Non poteva esserci esordio migliore per i Pitchtorch. Tre musicisti navigati con l’ossessione per il suono, producono in autonomia un album che reitera il nome che si sono scelti. La verve latina che non si nega alla psichedelia è il proemio dell’amore per la passione per il suono che va oltre i confini di genere che i Pitchtorch iniettano nella loro opera prima. Nella strumentale titletrack la band vuole far gustare la qualità del sound, spalmando su tempi dilatati suoni riverberati e delay che si fanno quasi tribali. Nel grumo di effetti, lo scoccare delle percussioni a interrompere la fluidità rende la traccia più intimistica.
In soluzione di continuità, il proemio di “Perfectly in tune” si lega agli arpeggi della prima traccia strumentale, evolvendosi in una surf-ballad che ci porta in America in men che non si dica. Nonostante le atmosfere quasi spagnoleggianti, l’atmosfera di “Pitchtorch” era scarna e gentrificata. Quelle venature di flamenco al rallenty attraversano l’Atlantico per diventare country. “Perfectly in tune” delle reminiscenze che affiorano da un dialogo tutto armonico tra strumenti che dal surf passa al rock. Viene rievocato per alcuni aspetti il tocco di Richie Sambora, dunque l’hair metal dei Jon Bon Jovi e anche quello dei Van Halen.

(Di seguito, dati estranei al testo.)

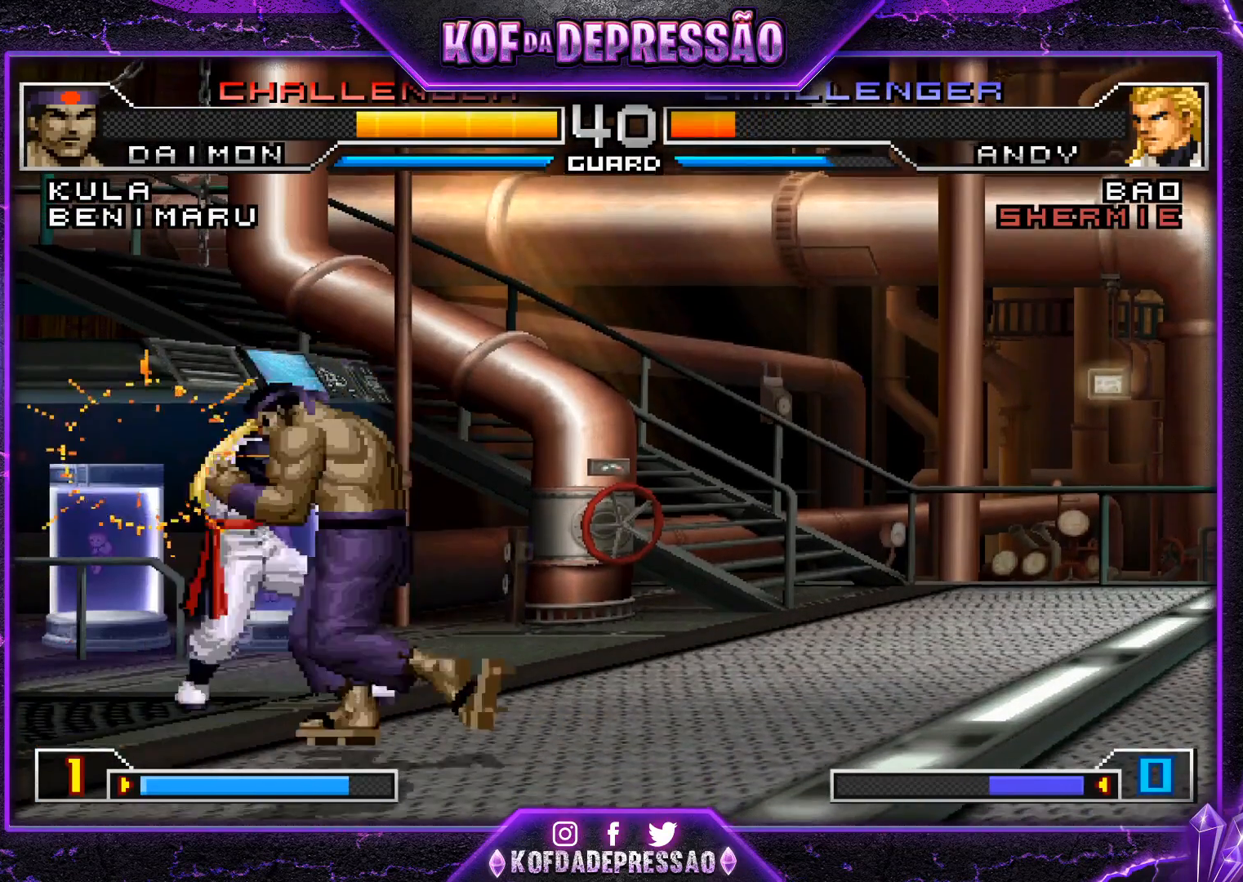
{"buttons": ["CROSS", "SQUARE", "TRIANGLE", "R1"], "left_stick": "center", "events": [[100, "left_stick", "center"], [117, "R1", "down"], [134, "CIRCLE", "down"], [134, "SQUARE", "down"], [134, "TRIANGLE", "down"], [150, "CIRCLE", "up"], [150, "CROSS", "down"], [184, "R1", "up"], [184, "TRIANGLE", "up"], [200, "CROSS", "up"], [200, "SQUARE", "up"], [334, "CIRCLE", "down"], [334, "CROSS", "down"], [334, "R1", "down"], [334, "SQUARE", "down"], [334, "TRIANGLE", "down"], [351, "CIRCLE", "up"], [351, "R1", "up"], [384, "CROSS", "up"], [384, "SQUARE", "up"], [384, "TRIANGLE", "up"], [484, "CROSS", "down"], [484, "R1", "down"], [484, "SQUARE", "down"], [484, "TRIANGLE", "down"]]}
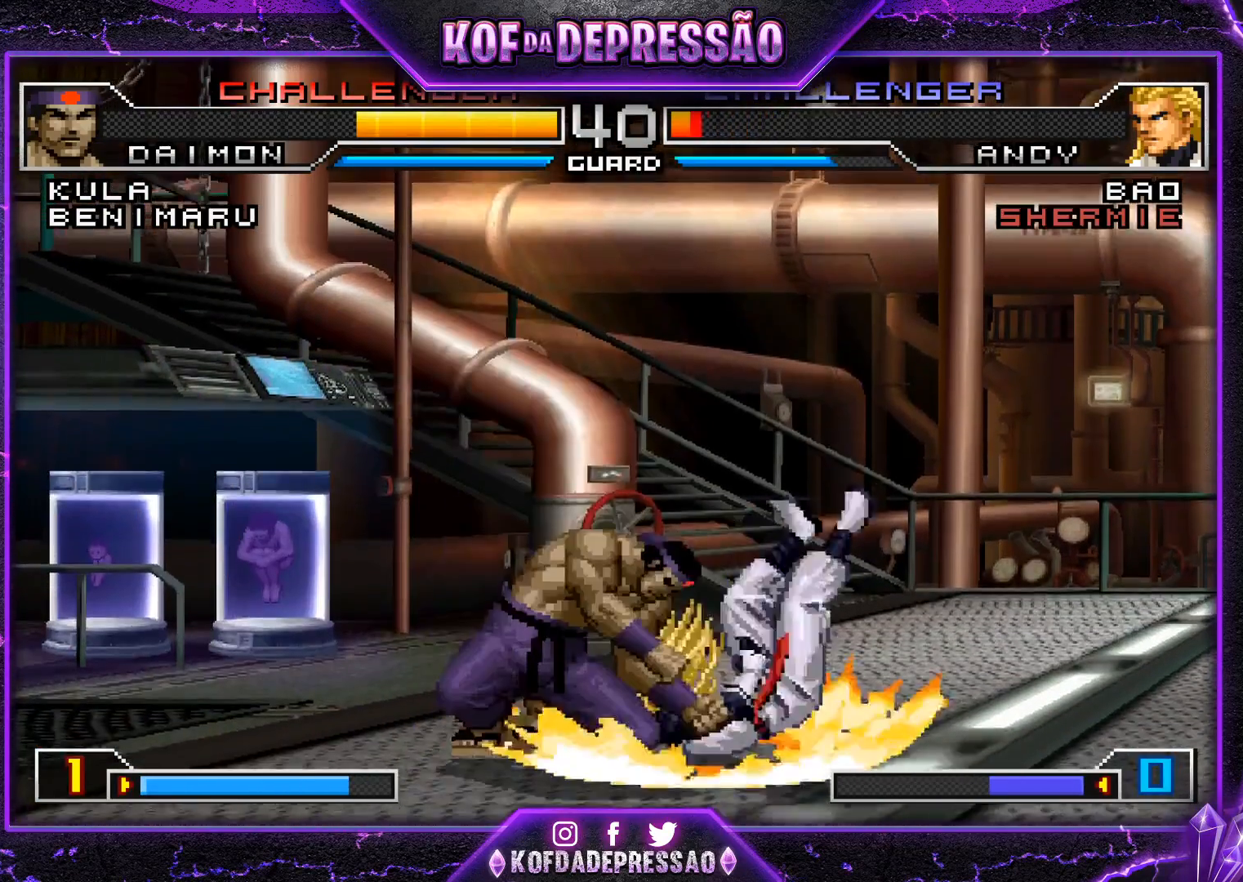
{"buttons": [], "left_stick": "center", "events": [[66, "SQUARE", "up"], [83, "CROSS", "up"], [83, "R1", "up"], [83, "TRIANGLE", "up"], [116, "CROSS", "down"], [116, "R1", "down"], [116, "SQUARE", "down"], [116, "TRIANGLE", "down"], [183, "CROSS", "up"], [217, "R1", "up"], [217, "SQUARE", "up"], [217, "TRIANGLE", "up"], [417, "CIRCLE", "down"], [417, "SQUARE", "down"], [417, "TRIANGLE", "down"], [450, "CIRCLE", "up"], [450, "SQUARE", "up"], [450, "TRIANGLE", "up"]]}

Pitchtorch è un diapason ma è anche una fiaccola che segna il cammino da intraprendere
In “Pictures are goin wild” torna la psichedelia di “Pitchtorch”, ma accostata a una narrazione più avvolgente nonostante la vocalizzazione scarnificata. Per essere il singolo estratto, non è la traccia più caratteristica dell’album, bensì quella che riesce a far entrare meglio nel mondo dei Pitchtorch, in cui folk, progressive rock e brit-pop si incontrano, il vasto pubblico amante di quelle atmosfere post-rock, che per certi versi richiamano il cantautorato di Eddie Vedder. Una ballata country come “Dear Old Seagull” è una coccola per le orecchie di un uditorio di nicchia. Con una rapida sterzata sul country, il cantato di Mario Evangelista si riappropria di una miriade di bassi che aveva tenuto fuori dalla traccia precedente.
Pitchtorch rappresenta la musica come una luce che può fare da guida in questi tempi bui
Il protagonista del proemio di “Not on Sunday” è il banjo. È una traccia molto particolare perché sul lato dell’arrangiamento sembra ispirata a “Further up on the Road”, brano della migliore tradizione bluegrass, reso celebre da Eric Clapton e Johnny Cash. Sul lato dello sfondo e dell’ambient, invece risuonano le note scure di Nick Cave and the Bad Seeds. L’orizzonte in cui si cala è nebuloso, il tempo sembra uscire fuori dallo spazio e dalle emozioni suscitate. Il secondo capitolo strumentale di “Pitchtorch” si chiama “Seashore”. In questa traccia emerge tutto il feticismo della band per le corde, per gli incastri sonori, e per l’ambient. Si confermano virtuosi sul fronte degli effetti e sul fronte melodico. Il discorso armonico di “Seashore” è ripreso in “Between You and Me”, riflesso in cui i Pitchtorch inseriscono una narrazione verbale.
Una dolce canzone d’amore in un unplugged a cui tempi dispari si incastra il pianoforte. Nell’interludio, tra levare di una pennata e l’altra sull’acustica, si innesta prima il pianoforte e poi l’organo. Infine sbriciolano l’armonia costruita strato dopo strato in una nuvola di distorsioni. Anche l’ultimo capitolo è strumentale. In “Actually is Fading” le corde si arrampicano attorno a un pulsare elettronico. È il basso, insieme al beep martellante, a costruire la struttura temporale su cui la chitarra ricama il suo discorso. Totalmente scardinata dall’impianto della canzone, conviene a riempire il flusso del suono l’effettistica sincopata. “Pitchtorch” si chiude con un’ultima fotografia della decadenza urbana, spalmata lungo 40 minuti di sonorità contraddittorie: familiari e distanti.